Back in the 1990s, the rise of the Internet created a porn panic, as parents and politicians worried that the new technology would make it all too easy for kids to naked people having sex. The Communications Decency Act, which strictly regulated the distribution of "indecent" materials online, was passed in 1996 in response to this fear. The law was a drastic overreach and much of it was soon overturned in courts.
Since then, the worst fears about porn have come to pass, and anyone can see hardcore porn any time of day from anywhere. But it turns out that ubiquitous porn was the least of our problems. Far more upsetting is the way that the Internet allows people to share "the infinite variety of human depravity," as Chen puts it. The gore, the sexual abuse, the animal torture, the hate speech, the harassment?
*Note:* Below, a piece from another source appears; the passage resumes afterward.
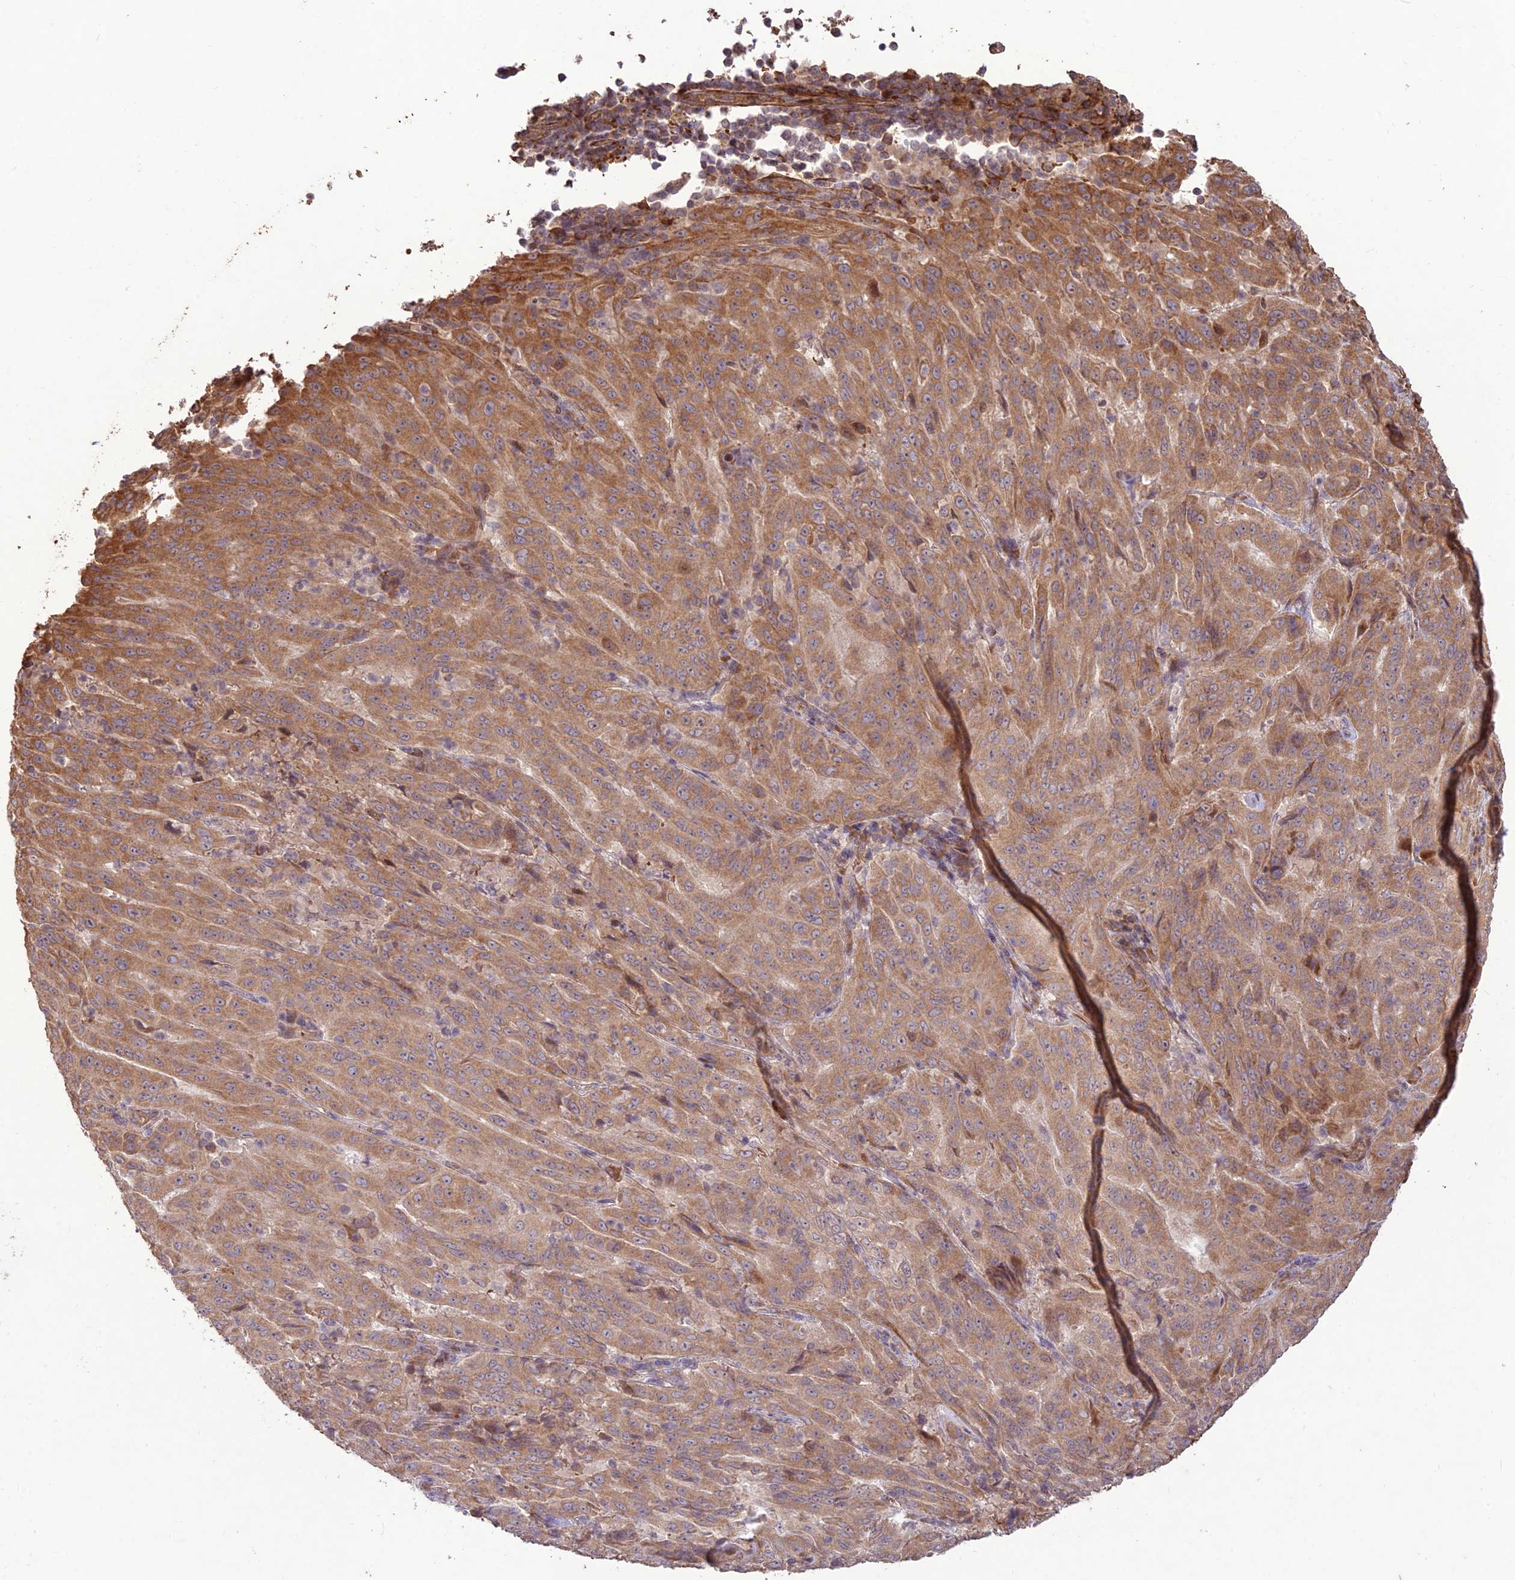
{"staining": {"intensity": "moderate", "quantity": ">75%", "location": "cytoplasmic/membranous"}, "tissue": "pancreatic cancer", "cell_type": "Tumor cells", "image_type": "cancer", "snomed": [{"axis": "morphology", "description": "Adenocarcinoma, NOS"}, {"axis": "topography", "description": "Pancreas"}], "caption": "Immunohistochemical staining of human pancreatic adenocarcinoma demonstrates medium levels of moderate cytoplasmic/membranous expression in about >75% of tumor cells.", "gene": "PPP1R11", "patient": {"sex": "male", "age": 63}}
It all makes watching a video of a consensual sex encounter seem downright wholesome.
Of course, even the consensual porn gets to the moderators after awhile, because workers "feel desensitized" watching porn all day and some suffer sexual dysfunction. But, for good and bad, they still aren’t desensitized to the rest of it. "They begin to suspect the worst of people they meet in real life, wondering what secrets their hard drives might hold," Chen writes of the moderators. Some women are so afraid that they refuse to hire babysitters anymore.
Chen brings us inside a world, and introduces us to a job, that most of us didn’t know existed. He does not, however, offer any solutions, probably because the problem is massive and defies easy fixes. One thing is certain: Setting aside a group of people to absorb all the psychological impact for the rest of us is not good enough. The Internet has been mainstream for a couple of decades now. It's time to stop treating it like it's a fantasy landscape, accept that it's an extension of real life, and start imposing some of the controls on the web we use in real life, such as tying a person’s online behavior to his or her real identity and having law enforcement intercede when things get out of hand. If we can't bear to do that just yet, then at least let’s pay the people who are tasked with cleaning the place up for the rest of us a lot more money.